Kernel design
The expression kernel is the foundation everything else builds on. It lives in alkahest-core/src/kernel/.
Hash-consed DAG
Every expression is represented as a directed acyclic graph stored in an ExprPool. Nodes are interned: before inserting a new node, the pool checks whether a structurally identical node already exists. If it does, the existing ExprId is returned instead of allocating a new node.
This gives three properties:
- Structural equality is a pointer comparison.
id_a == id_biff the expressions are structurally identical.
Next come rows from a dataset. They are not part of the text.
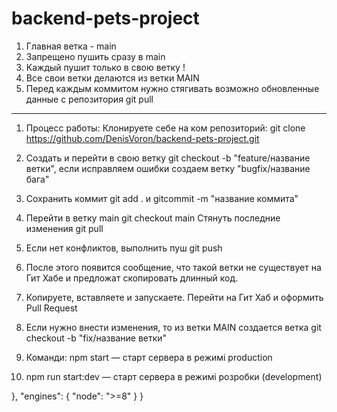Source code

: # backend-pets-project

1. Главная ветка - main
2. Запрещено пушить сразу в main
3. Каждый пушит только в свою ветку !
4. Все свои ветки делаются из ветки MAIN
5. Перед каждым коммитом нужно стягивать возможно обновленные данные с
   репозитория git pull

---

1. Процесс работы: Клонируете себе на ком репозиторий: git clone
   https://github.com/DenisVoron/backend-pets-project.git
2. Создать и перейти в свою ветку git checkout -b "feature/название ветки", если
   исправляем ошибки создаем ветку "bugfix/название бага"
3. Сохранить коммит git add . и gitcommit -m "название коммита"
4. Перейти в ветку main git checkout main Стянуть последние изменения git pull
5. Если нет конфликтов, выполнить пуш git push
6. После этого появится сообщение, что такой ветки не существует на Гит Хабе и
   предложат скопировать длинный код.
7. Копируете, вставляете и запускаете. Перейти на Гит Хаб и оформить Pull
   Request
8. Если нужно внести изменения, то из ветки MAIN создается ветка git checkout -b
   "fix/название ветки"

9. Команди: npm start — старт сервера в режимі production
10. npm run start:dev — старт сервера в режимі розробки (development)

}, "engines": { "node": ">=8" } }
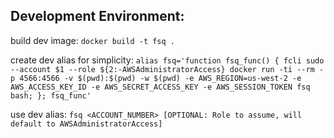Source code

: ## Development Environment:

build dev image:
`docker build -t fsq .`

create dev alias for simplicity:
`alias fsq='function fsq_func() { fcli sudo --account $1 --role ${2:-AWSAdministratorAccess} docker run -ti --rm -p 4566:4566 -v $(pwd):$(pwd) -w $(pwd) -e AWS_REGION=us-west-2 -e AWS_ACCESS_KEY_ID -e AWS_SECRET_ACCESS_KEY -e AWS_SESSION_TOKEN fsq bash; }; fsq_func'`

use dev alias:
`fsq <ACCOUNT_NUMBER> [OPTIONAL: Role to assume, will default to AWSAdministratorAccess]`
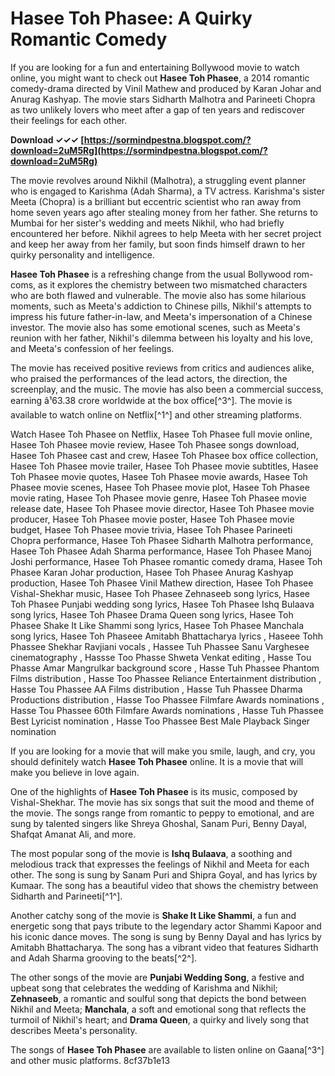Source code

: 
 
# Hasee Toh Phasee: A Quirky Romantic Comedy
 
If you are looking for a fun and entertaining Bollywood movie to watch online, you might want to check out **Hasee Toh Phasee**, a 2014 romantic comedy-drama directed by Vinil Mathew and produced by Karan Johar and Anurag Kashyap. The movie stars Sidharth Malhotra and Parineeti Chopra as two unlikely lovers who meet after a gap of ten years and rediscover their feelings for each other.
 
**Download ✓✓✓ [https://sormindpestna.blogspot.com/?download=2uM5Rg](https://sormindpestna.blogspot.com/?download=2uM5Rg)**


 
The movie revolves around Nikhil (Malhotra), a struggling event planner who is engaged to Karishma (Adah Sharma), a TV actress. Karishma's sister Meeta (Chopra) is a brilliant but eccentric scientist who ran away from home seven years ago after stealing money from her father. She returns to Mumbai for her sister's wedding and meets Nikhil, who had briefly encountered her before. Nikhil agrees to help Meeta with her secret project and keep her away from her family, but soon finds himself drawn to her quirky personality and intelligence.
 
**Hasee Toh Phasee** is a refreshing change from the usual Bollywood rom-coms, as it explores the chemistry between two mismatched characters who are both flawed and vulnerable. The movie also has some hilarious moments, such as Meeta's addiction to Chinese pills, Nikhil's attempts to impress his future father-in-law, and Meeta's impersonation of a Chinese investor. The movie also has some emotional scenes, such as Meeta's reunion with her father, Nikhil's dilemma between his loyalty and his love, and Meeta's confession of her feelings.
 
The movie has received positive reviews from critics and audiences alike, who praised the performances of the lead actors, the direction, the screenplay, and the music. The movie has also been a commercial success, earning â¹63.38 crore worldwide at the box office[^3^]. The movie is available to watch online on Netflix[^1^] and other streaming platforms.
 
Watch Hasee Toh Phasee on Netflix,  Hasee Toh Phasee full movie online,  Hasee Toh Phasee movie review,  Hasee Toh Phasee songs download,  Hasee Toh Phasee cast and crew,  Hasee Toh Phasee box office collection,  Hasee Toh Phasee movie trailer,  Hasee Toh Phasee movie subtitles,  Hasee Toh Phasee movie quotes,  Hasee Toh Phasee movie awards,  Hasee Toh Phasee movie scenes,  Hasee Toh Phasee movie plot,  Hasee Toh Phasee movie rating,  Hasee Toh Phasee movie genre,  Hasee Toh Phasee movie release date,  Hasee Toh Phasee movie director,  Hasee Toh Phasee movie producer,  Hasee Toh Phasee movie poster,  Hasee Toh Phasee movie budget,  Hasee Toh Phasee movie trivia,  Hasee Toh Phasee Parineeti Chopra performance,  Hasee Toh Phasee Sidharth Malhotra performance,  Hasee Toh Phasee Adah Sharma performance,  Hasee Toh Phasee Manoj Joshi performance,  Hasee Toh Phasee romantic comedy drama,  Hasee Toh Phasee Karan Johar production,  Hasee Toh Phasee Anurag Kashyap production,  Hasee Toh Phasee Vinil Mathew direction,  Hasee Toh Phasee Vishal-Shekhar music,  Hasee Toh Phasee Zehnaseeb song lyrics,  Hasee Toh Phasee Punjabi wedding song lyrics,  Hasee Toh Phasee Ishq Bulaava song lyrics,  Hasee Toh Phasee Drama Queen song lyrics,  Hasee Toh Phasee Shake It Like Shammi song lyrics,  Hasee Toh Phasee Manchala song lyrics,  Hasee Toh Phaseee Amitabh Bhattacharya lyrics ,  Haseee Tohh Phassee Shekhar Ravjiani vocals ,  Hassee Tuh Phassee Sanu Varghesee cinematography ,  Hassse Too Phasse Shweta Venkat editing ,  Hasse Tou Phasse Amar Mangrulkar background score ,  Hasse Tuh Phassee Phantom Films distribution ,  Hasse Too Phassee Reliance Entertainment distribution ,  Hasse Tou Phassee AA Films distribution ,  Hasse Tuh Phassee Dharma Productions distribution ,  Hasse Too Phassee Filmfare Awards nominations ,  Hasse Tou Phassee 60th Filmfare Awards nominations ,  Hasse Tuh Phassee Best Lyricist nomination ,  Hasse Too Phassee Best Male Playback Singer nomination
 
If you are looking for a movie that will make you smile, laugh, and cry, you should definitely watch **Hasee Toh Phasee** online. It is a movie that will make you believe in love again.
  
One of the highlights of **Hasee Toh Phasee** is its music, composed by Vishal-Shekhar. The movie has six songs that suit the mood and theme of the movie. The songs range from romantic to peppy to emotional, and are sung by talented singers like Shreya Ghoshal, Sanam Puri, Benny Dayal, Shafqat Amanat Ali, and more.
 
The most popular song of the movie is **Ishq Bulaava**, a soothing and melodious track that expresses the feelings of Nikhil and Meeta for each other. The song is sung by Sanam Puri and Shipra Goyal, and has lyrics by Kumaar. The song has a beautiful video that shows the chemistry between Sidharth and Parineeti[^1^].
 
Another catchy song of the movie is **Shake It Like Shammi**, a fun and energetic song that pays tribute to the legendary actor Shammi Kapoor and his iconic dance moves. The song is sung by Benny Dayal and has lyrics by Amitabh Bhattacharya. The song has a vibrant video that features Sidharth and Adah Sharma grooving to the beats[^2^].
 
The other songs of the movie are **Punjabi Wedding Song**, a festive and upbeat song that celebrates the wedding of Karishma and Nikhil; **Zehnaseeb**, a romantic and soulful song that depicts the bond between Nikhil and Meeta; **Manchala**, a soft and emotional song that reflects the turmoil of Nikhil's heart; and **Drama Queen**, a quirky and lively song that describes Meeta's personality.
 
The songs of **Hasee Toh Phasee** are available to listen online on Gaana[^3^] and other music platforms.
 8cf37b1e13
 
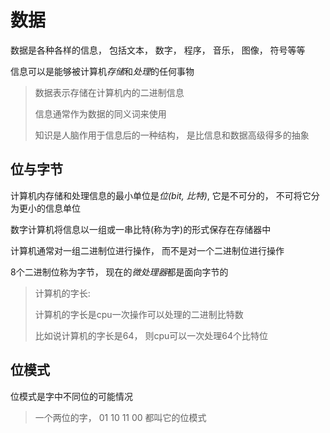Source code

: # 数据

数据是各种各样的信息， 包括文本， 数字， 程序， 音乐， 图像， 符号等等

信息可以是能够被计算机*存储*和*处理*的任何事物

>数据表示存储在计算机内的二进制信息
>
>信息通常作为数据的同义词来使用
>
>知识是人脑作用于信息后的一种结构， 是比信息和数据高级得多的抽象

## 位与字节

计算机内存储和处理信息的最小单位是*位(bit, 比特)*, 它是不可分的， 不可将它分为更小的信息单位

数字计算机将信息以一组或一串比特(称为字)的形式保存在存储器中

计算机通常对一组二进制位进行操作， 而不是对一个二进制位进行操作

8个二进制位称为字节， 现在的*微处理器*都是面向字节的

>计算机的字长:
>
>计算机的字长是cpu一次操作可以处理的二进制比特数
>
>比如说计算机的字长是64， 则cpu可以一次处理64个比特位

## 位模式

位模式是字中不同位的可能情况

>一个两位的字， 01 10 11 00 都叫它的位模式


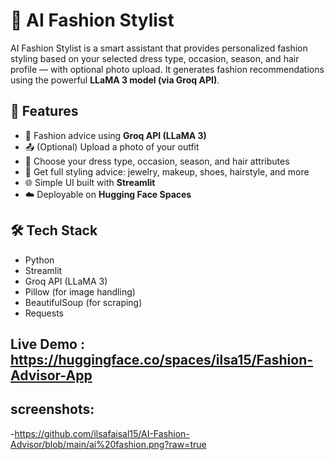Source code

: # 👗 AI Fashion Stylist

AI Fashion Stylist is a smart assistant that provides personalized fashion styling based on your selected dress type, occasion, season, and hair profile — with optional photo upload. It generates fashion recommendations using the powerful **LLaMA 3 model (via Groq API)**.



## 🚀 Features

- 💬 Fashion advice using **Groq API (LLaMA 3)**
- 📤 (Optional) Upload a photo of your outfit
- 🎯 Choose your dress type, occasion, season, and hair attributes
- 💄 Get full styling advice: jewelry, makeup, shoes, hairstyle, and more
- 🌐 Simple UI built with **Streamlit**
- ☁️ Deployable on **Hugging Face Spaces**

## 🛠️ Tech Stack

- Python
- Streamlit
- Groq API (LLaMA 3)
- Pillow (for image handling)
- BeautifulSoup (for scraping)
- Requests

## Live Demo : https://huggingface.co/spaces/ilsa15/Fashion-Advisor-App


## screenshots: 
-https://github.com/ilsafaisal15/AI-Fashion-Advisor/blob/main/ai%20fashion.png?raw=true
No tree traversal required. - Automatic subexpression sharing. If
sin(x²)appears in ten different expressions, there is only onesin(x²)node in memory. - Hash-based memoization is cheap. Caching the result of a transformation keyed by
ExprIdis O(1) and correct.
ExprPool
ExprPool is the intern table. It owns all expressions in a session.
pool = ExprPool()
x = pool.symbol("x") # intern a Symbol node
n = pool.integer(42) # intern an Integer node
Multiple pools are independent. An ExprId from one pool must not be mixed into another — the pool validates this in debug builds.
Persistent pool (V1-14). A pool can be serialized to disk and reopened, preserving all ExprIds across sessions:
pool.save_to("session.alkp")
pool2 = ExprPool.load_from("session.alkp")
Sharded pool. With --features parallel, the intern table uses a sharded concurrent hashmap (DashMap), allowing multiple threads to insert expressions without contention.
ExprData variants
Each interned node is one of:
| Variant | Description |
|---|---|
Symbol(name, domain) | Named variable with a domain annotation |
Integer(n) | Exact arbitrary-precision integer |
Rational(p, q) | Exact rational number |
Add(children) | N-ary addition |
Mul(children) | N-ary multiplication |
Pow(base, exp) | Exponentiation |
Call(primitive, args) | Application of a registered primitive |
Piecewise(cases) | Conditional expression |
Predicate(kind, args) | Boolean condition (inequality, equality) |
Add and Mul are n-ary: a + b + c is one Add node with three children, not two nested Add nodes. Children are sorted at construction time so that commutativity is structural — a + b and b + a produce the same interned node.
Domains
Every symbol carries a domain as part of its structural identity:
x_real = pool.symbol("x", "real")
x_complex = pool.symbol("x", "complex")
# x_real and x_complex are distinct expressions — different ExprIds
The domain is not a global assumption; it is part of what the symbol is. Simplification rules can query a symbol’s domain to decide whether a rewrite is valid (e.g. sqrt(x²) → x requires x to be non-negative).
Available domains: real, positive, nonnegative, integer, complex. The default when no domain is specified is real.
ExprId and memory
ExprId is a 32-bit index into the pool’s internal arena. It is Copy, Send, and Sync. Cloning an ExprId is free. No reference counting is needed because the pool owns all nodes; expressions are not freed until the pool is dropped.
The kernel is designed with parallelism as a first-class property. All kernel types are Send + Sync. The simplification and differentiation passes can run concurrently on disjoint ExprIds from the same pool.
Interning cost model
Interning a new node requires:
- Hash the
ExprData. - Look up in the concurrent hash map.
- On miss: allocate the node in the arena and insert into the map.
- On hit: return the existing
ExprId.
Step 4 (the common case in a running computation) is a single hash lookup plus a pointer load. The arena uses bump allocation, so step 3 is also fast.
The memory benchmark group in alkahest-core/benches/alkahest_bench.rs verifies that rebuilding an identical expression tree does not grow the pool.